ASSIGNED TASK → Please count the lines in the records below that contain the word "vinden", and reply with the number alone.

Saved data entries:
BEGIN

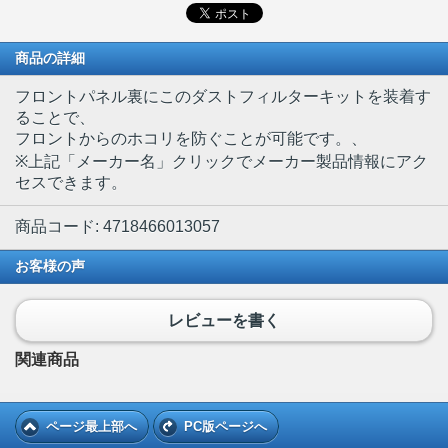
商品の詳細
フロントパネル裏にこのダストフィルターキットを装着す
ることで、
フロントからのホコリを防ぐことが可能です。、
※上記「メーカー名」クリックでメーカー製品情報にアク
セスできます。
商品コード: 4718466013057
お客様の声
レビューを書く
関連商品
ページ最上部へ
PC版ページへ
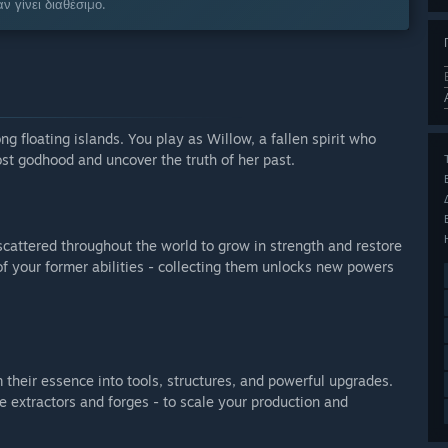
ν γίνει διαθέσιμο.
g floating islands. You play as Willow, a fallen spirit who
st godhood and uncover the truth of her past.
attered throughout the world to grow in strength and restore
f your former abilities - collecting them unlocks new powers
 their essence into tools, structures, and powerful upgrades.
 extractors and forges - to scale your production and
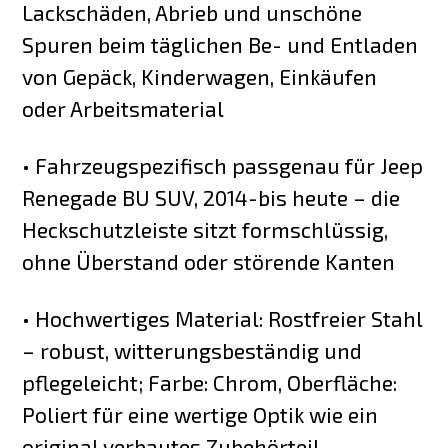
Lackschäden, Abrieb und unschöne
Spuren beim täglichen Be- und Entladen
von Gepäck, Kinderwagen, Einkäufen
oder Arbeitsmaterial
• Fahrzeugspezifisch passgenau für Jeep
Renegade BU SUV, 2014-bis heute – die
Heckschutzleiste sitzt formschlüssig,
ohne Überstand oder störende Kanten
• Hochwertiges Material: Rostfreier Stahl
– robust, witterungsbeständig und
pflegeleicht; Farbe: Chrom, Oberfläche:
Poliert für eine wertige Optik wie ein
original verbautes Zubehörteil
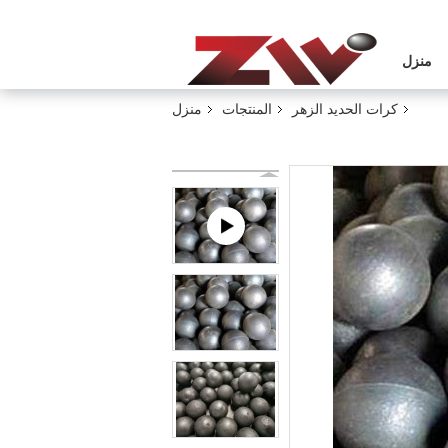
منزل
كرات الحديد الزهر
المنتجات
منزل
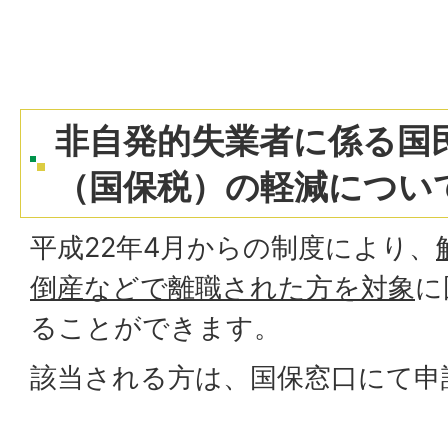
非自発的失業者に係る国
（国保税）の軽減につい
平成22年4月からの制度により、
倒産などで離職された方を対象
に
ることができます。
該当される方は、国保窓口にて申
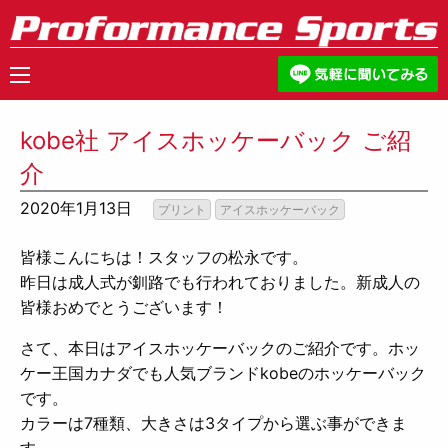
kobe社 アイスホッケーバック ご紹
介
2020年1月13日
プリント
アイスホッケーバック
皆様こんにちは！スタッフの松永です。
昨日は成人式が釧路でも行われておりました。新成人の
皆様おめでとうございます！
さて、本日はアイスホッケーバックのご紹介です。ホッ
ケー王国カナダでも人気ブランドkobeのホッケーバック
です。
カラーは7種類、大きさは3タイプから選ぶ事ができま
す。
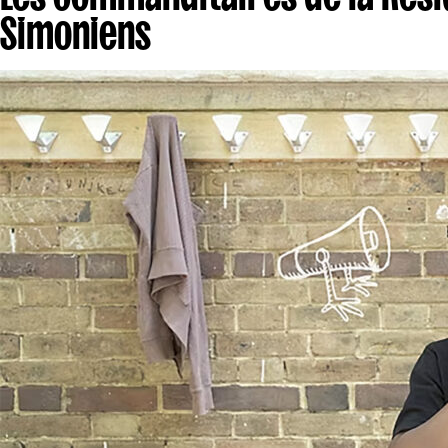
Simoniens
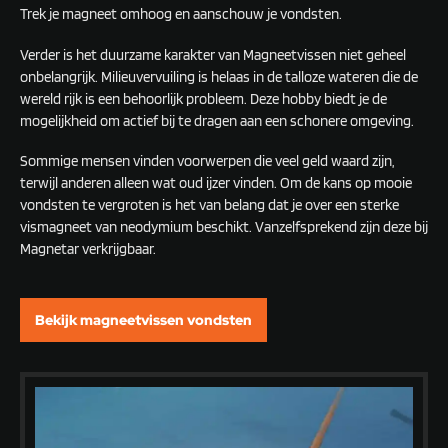
Trek je magneet omhoog en aanschouw je vondsten.
Verder is het duurzame karakter van Magneetvissen niet geheel
onbelangrijk. Milieuvervuiling is helaas in de talloze wateren die de
wereld rijk is een behoorlijk probleem. Deze hobby biedt je de
mogelijkheid om actief bij te dragen aan een schonere omgeving.
Sommige mensen vinden voorwerpen die veel geld waard zijn,
terwijl anderen alleen wat oud ijzer vinden. Om de kans op mooie
vondsten te vergroten is het van belang dat je over een sterke
vismagneet van neodymium beschikt. Vanzelfsprekend zijn deze bij
Magnetar verkrijgbaar.
Bekijk magneetvissen vondsten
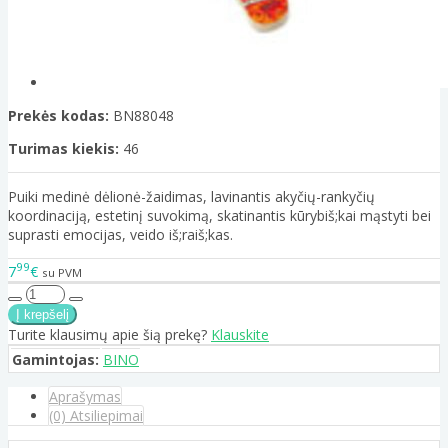
Prekės kodas:
BN88048
Turimas kiekis:
46
Puiki medinė dėlionė-žaidimas, lavinantis akyčių-rankyčių
koordinaciją, estetinį suvokimą, skatinantis kūrybiš;kai mąstyti bei
suprasti emocijas, veido iš;raiš;kas.
99
7
€
su PVM
Turite klausimų apie šią prekę?
Klauskite
Gamintojas:
BINO
Aprašymas
(0) Atsiliepimai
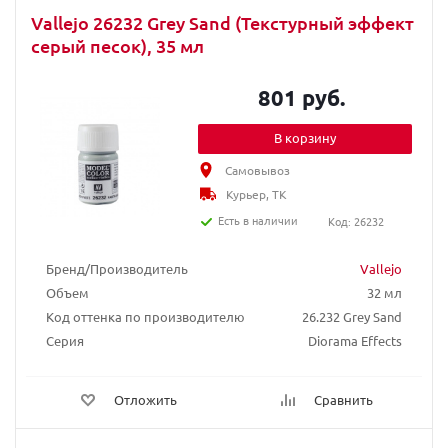
Vallejo 26232 Grey Sand (Текстурный эффект
серый песок), 35 мл
801 руб.
В корзину
Самовывоз
Курьер, ТК
Есть в наличии
Код: 26232
Бренд/Производитель
Vallejo
Объем
32 мл
Код оттенка по производителю
26.232 Grey Sand
Серия
Diorama Effects
Отложить
Сравнить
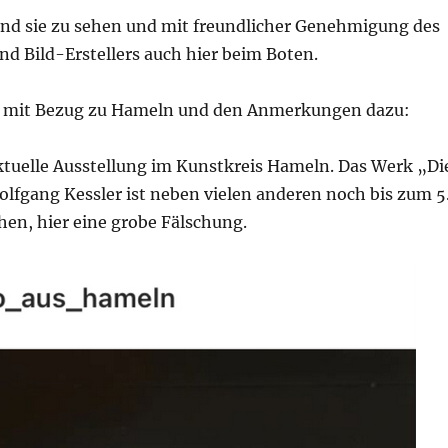
ind sie zu sehen und mit freundlicher Genehmigung des
d Bild-Erstellers auch hier beim Boten.
r mit Bezug zu Hameln und den Anmerkungen dazu:
aktuelle Ausstellung im Kunstkreis Hameln. Das Werk „Di
lfgang Kessler ist neben vielen anderen noch bis zum 5
hen, hier eine grobe Fälschung.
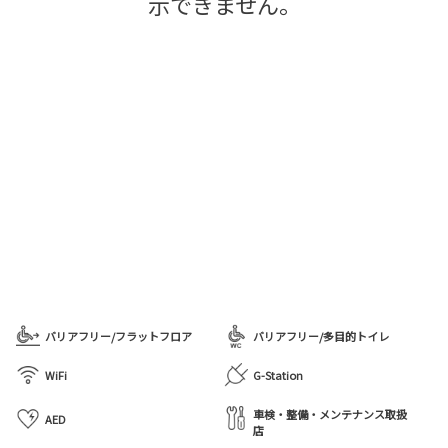
示できません。
バリアフリー/フラットフロア
バリアフリー/多目的トイレ
WiFi
G-Station
車検・整備・メンテナンス取扱
AED
店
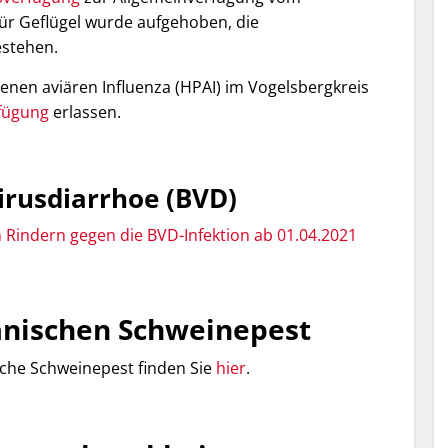
 für Geflügel wurde aufgehoben, die
estehen.
enen aviären Influenza (HPAI) im Vogelsbergkreis
fügung
erlassen.
irusdiarrhoe (BVD)
 Rindern gegen die BVD-Infektion ab 01.04.2021
anischen Schweinepest
che Schweinepest finden Sie
hier
.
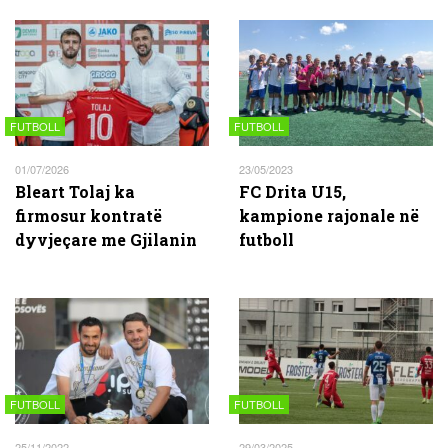
FUTBOLL
FUTBOLL
01/07/2026
23/05/2023
Bleart Tolaj ka
FC Drita U15,
firmosur kontratë
kampione rajonale në
dyvjeçare me Gjilanin
futboll
FUTBOLL
FUTBOLL
25/11/2022
29/03/2025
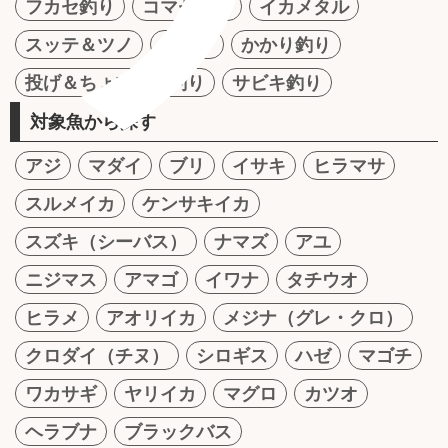
フカセ釣り
コマセ釣り
イカメタル
スッテ＆ツノ
テンヤ
かかり釣り
投げ＆ちょい投げ釣り
サビキ釣り
対象魚から探す
アジ
マダイ
ブリ
イサキ
ヒラマサ
スルメイカ
ケンサキイカ
スズキ（シーバス）
ナマズ
アユ
ニジマス
アマゴ
イワナ
タチウオ
ヒラメ
アオリイカ
メジナ（グレ・クロ）
クロダイ（チヌ）
シロギス
ハゼ
マゴチ
ワカサギ
ヤリイカ
マグロ
カツオ
ヘラブナ
ブラックバス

END

TASK OUTPUT → 2